CompliantVLA-adaptor: VLM-Guided Variable Impedance Action for Safe Contact-Rich Manipulation
This work addresses safety issues in robotic manipulation for physical tasks involving contact, though it is incremental as it builds on existing VLA systems.
The paper tackled the problem of unsafe or failed interactions in contact-rich robotic manipulation by augmenting Vision-Language-Action models with variable impedance control, resulting in improved success rates and reduced force violations in both simulation and real-world tasks.
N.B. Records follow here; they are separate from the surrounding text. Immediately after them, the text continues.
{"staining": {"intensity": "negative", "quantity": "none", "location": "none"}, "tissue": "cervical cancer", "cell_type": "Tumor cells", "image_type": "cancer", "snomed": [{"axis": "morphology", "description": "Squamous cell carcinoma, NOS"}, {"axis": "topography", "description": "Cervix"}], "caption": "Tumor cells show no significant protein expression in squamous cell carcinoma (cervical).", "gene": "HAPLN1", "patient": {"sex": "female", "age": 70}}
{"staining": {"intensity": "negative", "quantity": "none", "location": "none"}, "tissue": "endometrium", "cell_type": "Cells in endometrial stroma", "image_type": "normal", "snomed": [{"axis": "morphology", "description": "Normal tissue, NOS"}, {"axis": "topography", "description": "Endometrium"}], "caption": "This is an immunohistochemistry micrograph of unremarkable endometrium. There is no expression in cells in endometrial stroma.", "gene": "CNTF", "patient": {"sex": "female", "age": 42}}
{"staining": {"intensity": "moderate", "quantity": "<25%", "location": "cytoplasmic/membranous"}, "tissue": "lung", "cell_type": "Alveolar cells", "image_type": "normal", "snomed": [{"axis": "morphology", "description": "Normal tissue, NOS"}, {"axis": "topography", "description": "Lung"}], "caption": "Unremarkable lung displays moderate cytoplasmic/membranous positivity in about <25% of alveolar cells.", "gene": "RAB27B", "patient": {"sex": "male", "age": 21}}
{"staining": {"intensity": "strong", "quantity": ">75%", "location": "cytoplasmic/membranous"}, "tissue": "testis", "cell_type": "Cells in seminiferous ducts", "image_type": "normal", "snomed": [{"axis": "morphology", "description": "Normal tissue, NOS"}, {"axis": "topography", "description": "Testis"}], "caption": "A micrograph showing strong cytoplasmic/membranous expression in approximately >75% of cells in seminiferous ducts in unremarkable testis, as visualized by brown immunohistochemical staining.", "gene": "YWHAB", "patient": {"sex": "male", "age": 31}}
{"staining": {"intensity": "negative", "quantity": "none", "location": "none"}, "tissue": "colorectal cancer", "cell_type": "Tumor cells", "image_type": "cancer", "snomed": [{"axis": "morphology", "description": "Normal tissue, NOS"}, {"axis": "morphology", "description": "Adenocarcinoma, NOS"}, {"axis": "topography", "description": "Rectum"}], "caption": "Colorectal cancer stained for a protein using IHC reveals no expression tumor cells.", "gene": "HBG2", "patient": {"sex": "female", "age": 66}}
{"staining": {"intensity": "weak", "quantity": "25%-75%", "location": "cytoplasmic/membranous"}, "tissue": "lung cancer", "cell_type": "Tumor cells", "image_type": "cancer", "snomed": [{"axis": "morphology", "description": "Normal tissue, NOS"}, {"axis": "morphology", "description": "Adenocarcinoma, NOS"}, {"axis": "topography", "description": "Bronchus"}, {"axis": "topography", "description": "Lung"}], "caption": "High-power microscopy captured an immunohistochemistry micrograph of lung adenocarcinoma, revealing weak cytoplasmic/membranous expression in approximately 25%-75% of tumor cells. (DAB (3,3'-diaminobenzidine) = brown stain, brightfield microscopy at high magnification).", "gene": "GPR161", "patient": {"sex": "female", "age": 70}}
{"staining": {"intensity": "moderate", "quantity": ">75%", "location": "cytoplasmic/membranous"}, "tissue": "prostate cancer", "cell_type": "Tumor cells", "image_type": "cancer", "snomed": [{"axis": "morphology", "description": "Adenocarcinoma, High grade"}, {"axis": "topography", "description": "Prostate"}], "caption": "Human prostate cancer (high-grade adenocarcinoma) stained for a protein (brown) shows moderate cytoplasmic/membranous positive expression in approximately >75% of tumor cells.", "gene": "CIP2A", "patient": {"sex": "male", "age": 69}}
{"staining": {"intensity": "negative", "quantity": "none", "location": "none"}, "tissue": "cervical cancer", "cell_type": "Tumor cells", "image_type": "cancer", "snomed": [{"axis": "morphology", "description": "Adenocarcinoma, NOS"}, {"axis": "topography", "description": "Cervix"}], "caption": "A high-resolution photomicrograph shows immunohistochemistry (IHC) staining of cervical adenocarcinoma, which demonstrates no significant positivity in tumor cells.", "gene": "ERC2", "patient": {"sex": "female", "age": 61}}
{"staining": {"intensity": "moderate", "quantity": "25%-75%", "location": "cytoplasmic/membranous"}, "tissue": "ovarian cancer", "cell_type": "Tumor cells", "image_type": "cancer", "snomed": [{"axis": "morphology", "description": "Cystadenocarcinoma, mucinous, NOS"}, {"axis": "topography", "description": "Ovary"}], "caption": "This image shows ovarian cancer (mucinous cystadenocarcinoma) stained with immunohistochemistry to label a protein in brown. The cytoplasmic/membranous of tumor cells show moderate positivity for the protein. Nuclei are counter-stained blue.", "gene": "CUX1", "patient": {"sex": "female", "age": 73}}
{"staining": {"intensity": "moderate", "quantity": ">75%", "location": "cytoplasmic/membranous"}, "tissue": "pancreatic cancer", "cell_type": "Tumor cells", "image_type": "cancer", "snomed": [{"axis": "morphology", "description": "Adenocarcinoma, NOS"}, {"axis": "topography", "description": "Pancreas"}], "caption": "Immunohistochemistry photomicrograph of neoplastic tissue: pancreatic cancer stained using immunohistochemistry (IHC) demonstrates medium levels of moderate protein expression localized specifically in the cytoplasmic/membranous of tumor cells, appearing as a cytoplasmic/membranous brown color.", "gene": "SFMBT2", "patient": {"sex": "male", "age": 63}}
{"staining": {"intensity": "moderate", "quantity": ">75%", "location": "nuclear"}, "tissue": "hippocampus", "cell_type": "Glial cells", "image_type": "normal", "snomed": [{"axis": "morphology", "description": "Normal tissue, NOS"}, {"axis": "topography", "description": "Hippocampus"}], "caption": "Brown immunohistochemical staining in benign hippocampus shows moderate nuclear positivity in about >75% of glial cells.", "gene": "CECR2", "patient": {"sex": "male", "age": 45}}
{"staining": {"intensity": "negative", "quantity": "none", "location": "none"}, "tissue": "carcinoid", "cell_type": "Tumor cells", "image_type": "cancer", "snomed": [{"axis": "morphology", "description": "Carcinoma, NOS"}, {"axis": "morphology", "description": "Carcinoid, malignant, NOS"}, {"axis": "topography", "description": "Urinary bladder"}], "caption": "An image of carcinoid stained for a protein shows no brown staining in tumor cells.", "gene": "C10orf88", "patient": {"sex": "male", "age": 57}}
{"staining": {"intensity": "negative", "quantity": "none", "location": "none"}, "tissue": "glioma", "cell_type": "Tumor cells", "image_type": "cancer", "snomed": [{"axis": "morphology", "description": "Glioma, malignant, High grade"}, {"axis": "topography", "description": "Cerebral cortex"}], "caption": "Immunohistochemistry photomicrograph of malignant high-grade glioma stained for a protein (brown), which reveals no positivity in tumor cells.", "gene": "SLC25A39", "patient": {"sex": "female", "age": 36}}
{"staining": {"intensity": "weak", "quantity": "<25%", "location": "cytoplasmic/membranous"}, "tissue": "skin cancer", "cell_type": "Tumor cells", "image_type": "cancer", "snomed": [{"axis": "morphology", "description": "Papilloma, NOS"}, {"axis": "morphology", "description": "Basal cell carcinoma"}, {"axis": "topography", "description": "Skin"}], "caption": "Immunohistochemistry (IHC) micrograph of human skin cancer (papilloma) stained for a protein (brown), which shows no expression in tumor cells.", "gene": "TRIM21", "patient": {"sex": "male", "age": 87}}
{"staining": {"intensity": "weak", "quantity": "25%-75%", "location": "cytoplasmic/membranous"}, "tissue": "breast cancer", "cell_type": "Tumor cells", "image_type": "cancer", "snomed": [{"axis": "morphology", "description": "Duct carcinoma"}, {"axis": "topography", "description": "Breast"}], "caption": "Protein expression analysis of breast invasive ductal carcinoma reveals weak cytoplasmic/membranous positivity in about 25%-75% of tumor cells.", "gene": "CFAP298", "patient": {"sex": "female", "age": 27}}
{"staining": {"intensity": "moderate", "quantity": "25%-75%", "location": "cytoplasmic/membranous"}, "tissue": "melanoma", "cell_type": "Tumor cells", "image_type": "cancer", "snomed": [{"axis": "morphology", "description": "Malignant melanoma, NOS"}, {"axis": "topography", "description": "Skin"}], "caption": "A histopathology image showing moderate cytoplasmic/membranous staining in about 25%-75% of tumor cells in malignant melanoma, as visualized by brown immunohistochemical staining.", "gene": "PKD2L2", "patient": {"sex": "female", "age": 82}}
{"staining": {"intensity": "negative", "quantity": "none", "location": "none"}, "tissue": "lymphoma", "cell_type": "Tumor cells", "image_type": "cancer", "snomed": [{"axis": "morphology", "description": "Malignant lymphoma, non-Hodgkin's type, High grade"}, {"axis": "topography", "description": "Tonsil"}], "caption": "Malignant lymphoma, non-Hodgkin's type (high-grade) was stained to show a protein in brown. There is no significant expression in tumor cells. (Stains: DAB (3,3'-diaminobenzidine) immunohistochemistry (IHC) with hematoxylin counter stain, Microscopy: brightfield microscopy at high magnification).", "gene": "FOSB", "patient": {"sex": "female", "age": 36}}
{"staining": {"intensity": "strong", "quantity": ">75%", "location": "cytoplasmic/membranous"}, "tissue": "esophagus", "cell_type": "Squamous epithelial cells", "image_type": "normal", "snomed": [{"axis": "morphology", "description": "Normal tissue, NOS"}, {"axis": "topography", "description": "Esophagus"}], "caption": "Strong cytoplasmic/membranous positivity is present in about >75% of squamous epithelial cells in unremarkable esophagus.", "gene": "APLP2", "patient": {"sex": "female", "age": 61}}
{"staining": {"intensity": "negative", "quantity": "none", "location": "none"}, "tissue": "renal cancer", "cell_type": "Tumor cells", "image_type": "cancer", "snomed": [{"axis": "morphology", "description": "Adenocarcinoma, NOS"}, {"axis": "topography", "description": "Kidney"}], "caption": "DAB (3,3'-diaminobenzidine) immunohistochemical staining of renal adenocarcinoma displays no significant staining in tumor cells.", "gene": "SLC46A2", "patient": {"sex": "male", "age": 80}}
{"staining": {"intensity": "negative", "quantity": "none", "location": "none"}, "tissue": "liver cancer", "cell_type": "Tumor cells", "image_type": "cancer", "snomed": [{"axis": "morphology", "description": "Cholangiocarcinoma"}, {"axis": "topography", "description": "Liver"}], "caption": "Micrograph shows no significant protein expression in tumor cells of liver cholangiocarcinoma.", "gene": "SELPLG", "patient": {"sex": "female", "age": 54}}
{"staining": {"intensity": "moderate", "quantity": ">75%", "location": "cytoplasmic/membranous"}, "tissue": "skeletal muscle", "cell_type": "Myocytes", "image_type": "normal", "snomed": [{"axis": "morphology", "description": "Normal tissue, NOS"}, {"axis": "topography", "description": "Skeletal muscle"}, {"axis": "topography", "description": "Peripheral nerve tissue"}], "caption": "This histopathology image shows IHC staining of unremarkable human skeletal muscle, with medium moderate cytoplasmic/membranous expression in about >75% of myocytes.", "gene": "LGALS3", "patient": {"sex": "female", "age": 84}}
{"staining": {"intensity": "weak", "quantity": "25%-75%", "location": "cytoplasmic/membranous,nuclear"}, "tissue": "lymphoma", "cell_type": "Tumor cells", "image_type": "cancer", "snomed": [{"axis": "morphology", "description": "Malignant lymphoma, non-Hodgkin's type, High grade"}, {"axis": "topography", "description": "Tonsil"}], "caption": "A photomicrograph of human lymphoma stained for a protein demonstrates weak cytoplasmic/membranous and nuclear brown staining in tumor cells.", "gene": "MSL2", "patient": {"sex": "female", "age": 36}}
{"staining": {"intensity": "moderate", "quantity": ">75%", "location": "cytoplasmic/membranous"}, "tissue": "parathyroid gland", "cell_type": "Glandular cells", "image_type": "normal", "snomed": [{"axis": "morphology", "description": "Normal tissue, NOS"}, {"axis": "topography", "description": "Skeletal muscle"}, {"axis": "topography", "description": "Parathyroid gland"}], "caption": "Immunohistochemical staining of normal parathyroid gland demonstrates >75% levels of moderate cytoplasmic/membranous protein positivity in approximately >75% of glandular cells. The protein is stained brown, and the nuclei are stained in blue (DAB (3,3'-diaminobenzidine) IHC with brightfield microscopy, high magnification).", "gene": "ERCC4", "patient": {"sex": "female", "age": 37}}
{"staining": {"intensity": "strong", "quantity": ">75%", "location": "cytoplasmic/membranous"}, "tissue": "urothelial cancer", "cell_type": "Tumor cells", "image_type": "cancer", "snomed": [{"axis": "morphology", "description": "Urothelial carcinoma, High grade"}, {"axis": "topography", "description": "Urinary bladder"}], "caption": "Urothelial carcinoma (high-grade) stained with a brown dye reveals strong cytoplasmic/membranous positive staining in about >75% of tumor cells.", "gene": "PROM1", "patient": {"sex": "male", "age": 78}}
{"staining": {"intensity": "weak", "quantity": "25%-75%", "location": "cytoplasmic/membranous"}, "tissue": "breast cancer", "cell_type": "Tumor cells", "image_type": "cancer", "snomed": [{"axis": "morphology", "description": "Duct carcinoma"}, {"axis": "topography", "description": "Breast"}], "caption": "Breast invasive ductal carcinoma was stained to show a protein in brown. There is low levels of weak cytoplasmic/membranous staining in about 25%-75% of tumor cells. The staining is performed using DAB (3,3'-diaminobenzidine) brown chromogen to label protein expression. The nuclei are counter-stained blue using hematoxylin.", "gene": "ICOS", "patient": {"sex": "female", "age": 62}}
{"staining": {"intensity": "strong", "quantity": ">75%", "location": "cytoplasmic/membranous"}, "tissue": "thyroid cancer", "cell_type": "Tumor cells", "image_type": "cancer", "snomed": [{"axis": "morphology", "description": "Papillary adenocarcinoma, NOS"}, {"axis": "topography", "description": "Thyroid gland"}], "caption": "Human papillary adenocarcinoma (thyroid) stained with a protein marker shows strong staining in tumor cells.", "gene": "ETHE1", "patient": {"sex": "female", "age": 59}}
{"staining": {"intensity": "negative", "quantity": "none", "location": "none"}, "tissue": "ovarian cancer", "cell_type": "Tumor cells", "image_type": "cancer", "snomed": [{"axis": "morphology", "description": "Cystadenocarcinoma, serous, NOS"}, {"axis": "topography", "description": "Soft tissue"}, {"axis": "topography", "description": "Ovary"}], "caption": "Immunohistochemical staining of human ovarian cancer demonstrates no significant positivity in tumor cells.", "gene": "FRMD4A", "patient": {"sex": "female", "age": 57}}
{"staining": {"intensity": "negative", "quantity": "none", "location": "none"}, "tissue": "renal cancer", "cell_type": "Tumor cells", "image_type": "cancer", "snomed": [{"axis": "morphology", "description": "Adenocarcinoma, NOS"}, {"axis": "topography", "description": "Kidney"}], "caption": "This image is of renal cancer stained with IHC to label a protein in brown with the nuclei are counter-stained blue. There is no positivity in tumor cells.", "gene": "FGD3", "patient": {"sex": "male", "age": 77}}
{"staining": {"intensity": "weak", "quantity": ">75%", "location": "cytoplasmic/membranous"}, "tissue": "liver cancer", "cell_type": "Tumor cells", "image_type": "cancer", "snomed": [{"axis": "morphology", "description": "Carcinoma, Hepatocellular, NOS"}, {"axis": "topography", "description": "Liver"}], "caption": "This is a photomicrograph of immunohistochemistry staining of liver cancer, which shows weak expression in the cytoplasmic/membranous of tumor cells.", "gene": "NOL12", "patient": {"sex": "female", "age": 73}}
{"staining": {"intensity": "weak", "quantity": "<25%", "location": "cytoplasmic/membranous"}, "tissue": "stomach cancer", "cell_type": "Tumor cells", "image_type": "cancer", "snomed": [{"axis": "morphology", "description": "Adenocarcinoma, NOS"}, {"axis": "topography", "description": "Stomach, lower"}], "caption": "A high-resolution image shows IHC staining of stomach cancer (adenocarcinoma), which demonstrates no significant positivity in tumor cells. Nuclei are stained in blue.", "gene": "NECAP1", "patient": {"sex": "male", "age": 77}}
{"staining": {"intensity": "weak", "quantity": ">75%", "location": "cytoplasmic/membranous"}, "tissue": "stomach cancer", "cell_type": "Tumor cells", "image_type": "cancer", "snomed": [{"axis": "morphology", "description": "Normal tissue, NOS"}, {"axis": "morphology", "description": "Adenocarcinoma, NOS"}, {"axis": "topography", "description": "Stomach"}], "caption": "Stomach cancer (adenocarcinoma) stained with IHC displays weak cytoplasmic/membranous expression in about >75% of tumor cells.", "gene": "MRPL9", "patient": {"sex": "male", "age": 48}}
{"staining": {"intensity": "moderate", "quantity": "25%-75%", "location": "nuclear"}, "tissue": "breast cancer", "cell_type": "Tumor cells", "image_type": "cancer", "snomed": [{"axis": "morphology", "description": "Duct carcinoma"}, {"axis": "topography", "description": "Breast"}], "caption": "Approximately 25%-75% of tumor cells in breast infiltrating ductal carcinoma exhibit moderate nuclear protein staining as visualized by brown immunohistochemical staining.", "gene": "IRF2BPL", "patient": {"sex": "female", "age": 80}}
We propose a CompliantVLA-adaptor that augments the state-of-the-art Vision-Language-Action (VLA) models with vision-language model (VLM)-informed context-aware variable impedance control (VIC) to improve the safety and effectiveness of contact-rich robotic manipulation tasks. Existing VLA systems (e.g., RDT, Pi0.5, OpenVLA-oft) typically output position, but lack force-aware adaptation, leading to unsafe or failed interactions in physical tasks involving contact, compliance, or uncertainty. In the proposed CompliantVLA-adaptor, a VLM interprets task context from images and natural language to adapt the stiffness and damping parameters of a VIC controller. These parameters are further regulated using real-time force/torque feedback to ensure interaction forces remain within safe thresholds. We demonstrate that our method outperforms the VLA baselines on a suite of complex contact-rich tasks, both in simulation and the real world, with improved success rates and reduced force violations. This work presents a promising path towards a safe foundation model for physical contact-rich manipulation. We release our code, prompts, and force-torque-impedance-scenario context datasets at https://sites.google.com/view/compliantvla.